Residents get say on sewerage upgrade
Picton residents will get the chance to voice their concerns over the Surrey St sewerage pump station upgrade next month.
Marlborough District Council assets and services manager Mark Wheeler said yesterday that a hearing had been scheduled on March 19 to consider the submissions.
He said council staff had gone to some length to ensure Surrey St residents were consulted and made aware of the reason for the upgrade and were clearly advised as to how and when to make submissions.
All six Surrey St households had chosen to take part in the process and could be assured their viewpoints would be heard, Mr Wheeler said.
The pump upgrade formed part of the larger Picton sewerage system upgrade.
Surrey St residents said their main concerns were the 7-metre height of the building blocking their views; the proximity of the pump station to Memorial Park Stream; and the health issues caused by the overflow of effluent into the stream.
The new pump station would be larger than the existing one as it was required to handle larger volumes, Mr Wheeler said.
"In extreme storms there would still be some overflow going to the stream, but the capacity had to be increased to reduce this.
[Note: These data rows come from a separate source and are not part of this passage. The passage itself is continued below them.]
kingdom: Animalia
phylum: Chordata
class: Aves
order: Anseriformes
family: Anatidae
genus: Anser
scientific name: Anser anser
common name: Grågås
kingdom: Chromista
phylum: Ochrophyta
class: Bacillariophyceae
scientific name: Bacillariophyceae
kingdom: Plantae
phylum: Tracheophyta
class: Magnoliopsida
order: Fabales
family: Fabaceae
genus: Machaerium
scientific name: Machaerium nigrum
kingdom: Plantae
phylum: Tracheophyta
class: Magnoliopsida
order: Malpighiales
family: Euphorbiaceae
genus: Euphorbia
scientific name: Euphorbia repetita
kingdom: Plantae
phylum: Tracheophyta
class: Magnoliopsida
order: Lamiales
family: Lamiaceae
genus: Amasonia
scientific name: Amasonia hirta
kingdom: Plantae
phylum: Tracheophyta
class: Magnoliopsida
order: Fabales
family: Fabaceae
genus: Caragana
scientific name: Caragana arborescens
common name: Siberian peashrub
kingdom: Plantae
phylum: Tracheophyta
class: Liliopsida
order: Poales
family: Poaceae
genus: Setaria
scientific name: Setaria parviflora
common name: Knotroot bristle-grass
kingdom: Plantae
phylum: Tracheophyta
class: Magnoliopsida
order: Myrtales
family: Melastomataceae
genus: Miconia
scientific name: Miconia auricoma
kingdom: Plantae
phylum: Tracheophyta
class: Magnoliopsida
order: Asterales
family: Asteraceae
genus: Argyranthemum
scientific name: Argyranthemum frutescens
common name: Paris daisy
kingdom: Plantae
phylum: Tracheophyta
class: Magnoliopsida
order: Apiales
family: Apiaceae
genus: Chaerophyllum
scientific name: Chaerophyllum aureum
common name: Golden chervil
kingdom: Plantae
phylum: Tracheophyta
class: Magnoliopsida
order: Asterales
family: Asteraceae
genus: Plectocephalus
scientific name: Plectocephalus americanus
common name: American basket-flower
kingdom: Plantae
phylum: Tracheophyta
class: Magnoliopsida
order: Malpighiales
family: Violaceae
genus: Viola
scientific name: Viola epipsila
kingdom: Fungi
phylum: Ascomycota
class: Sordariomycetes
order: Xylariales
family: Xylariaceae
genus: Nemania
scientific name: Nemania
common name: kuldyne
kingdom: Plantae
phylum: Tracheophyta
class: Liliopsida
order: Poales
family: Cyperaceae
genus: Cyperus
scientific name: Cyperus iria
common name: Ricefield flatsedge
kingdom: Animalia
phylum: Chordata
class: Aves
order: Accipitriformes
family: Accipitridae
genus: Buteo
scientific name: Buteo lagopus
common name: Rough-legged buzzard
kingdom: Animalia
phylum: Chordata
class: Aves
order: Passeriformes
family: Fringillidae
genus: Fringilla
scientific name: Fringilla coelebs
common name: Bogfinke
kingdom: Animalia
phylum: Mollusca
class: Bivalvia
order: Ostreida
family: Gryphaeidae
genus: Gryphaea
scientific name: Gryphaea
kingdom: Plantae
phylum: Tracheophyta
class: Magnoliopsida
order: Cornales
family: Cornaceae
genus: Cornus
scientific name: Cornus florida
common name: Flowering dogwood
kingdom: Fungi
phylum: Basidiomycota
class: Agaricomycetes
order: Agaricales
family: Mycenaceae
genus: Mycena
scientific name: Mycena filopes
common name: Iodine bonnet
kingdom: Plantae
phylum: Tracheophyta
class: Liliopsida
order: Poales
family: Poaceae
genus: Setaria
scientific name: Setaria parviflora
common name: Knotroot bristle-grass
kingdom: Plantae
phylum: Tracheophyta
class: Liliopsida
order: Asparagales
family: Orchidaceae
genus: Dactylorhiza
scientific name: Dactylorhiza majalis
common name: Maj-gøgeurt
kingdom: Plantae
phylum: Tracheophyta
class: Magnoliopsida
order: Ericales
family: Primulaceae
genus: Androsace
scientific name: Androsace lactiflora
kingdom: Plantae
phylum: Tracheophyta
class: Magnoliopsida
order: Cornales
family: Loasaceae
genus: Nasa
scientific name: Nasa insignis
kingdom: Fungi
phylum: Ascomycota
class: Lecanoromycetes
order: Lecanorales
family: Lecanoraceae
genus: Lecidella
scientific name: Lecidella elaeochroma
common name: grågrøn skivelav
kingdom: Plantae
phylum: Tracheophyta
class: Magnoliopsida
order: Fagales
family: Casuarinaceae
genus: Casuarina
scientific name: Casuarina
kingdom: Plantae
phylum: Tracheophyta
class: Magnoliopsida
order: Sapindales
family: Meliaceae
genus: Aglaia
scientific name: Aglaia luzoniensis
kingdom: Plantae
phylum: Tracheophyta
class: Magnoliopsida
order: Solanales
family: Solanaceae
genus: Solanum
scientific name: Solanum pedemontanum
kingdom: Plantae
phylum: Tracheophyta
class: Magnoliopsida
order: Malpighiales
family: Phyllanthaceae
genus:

At the moment we can get overflows several times a year, the upgrade should reduce incidents to only once every 10 years," Mr Wheeler said.
Surrey St resident David Jones said they had suggested an alternative site for the pump station on the other side of the stream in Memorial Park.
"The new pipeline is running down across the field anyway so why not just adjust the route a little and extend the pipes a bit," he said.
Another Surrey St resident, Kris Poultney, said other sites should be considered.
"Families and visitors use the space and we were told at our meeting with council in October 2013 that other sites were considered. In their report, council, however, says they didn't find it necessary to consider alternative sites, routes or methods. That really annoyed me - is nature, our properties and opinions not reason enough to take the time to consider other sites?" she said.
Mr Wheeler said the alternative site for the pump station suggested by residents was not as viable as the existing site.
Any shift would involve re-location of existing sewer pipelines and the laying of new outfall lines. That would be a major project for Picton and would mean an increase in sewer rates levied on Picton ratepayers, he said.
Residents also suggested the installation of storage tanks at the pump station that overflow could run into instead of the stream.
This would also be problematic, Mr Wheeler said.
"Technically it would be possible, but the tanks would be extremely expensive and look far worse than the proposed building. Costs would be even higher to sink the tanks underground," he said.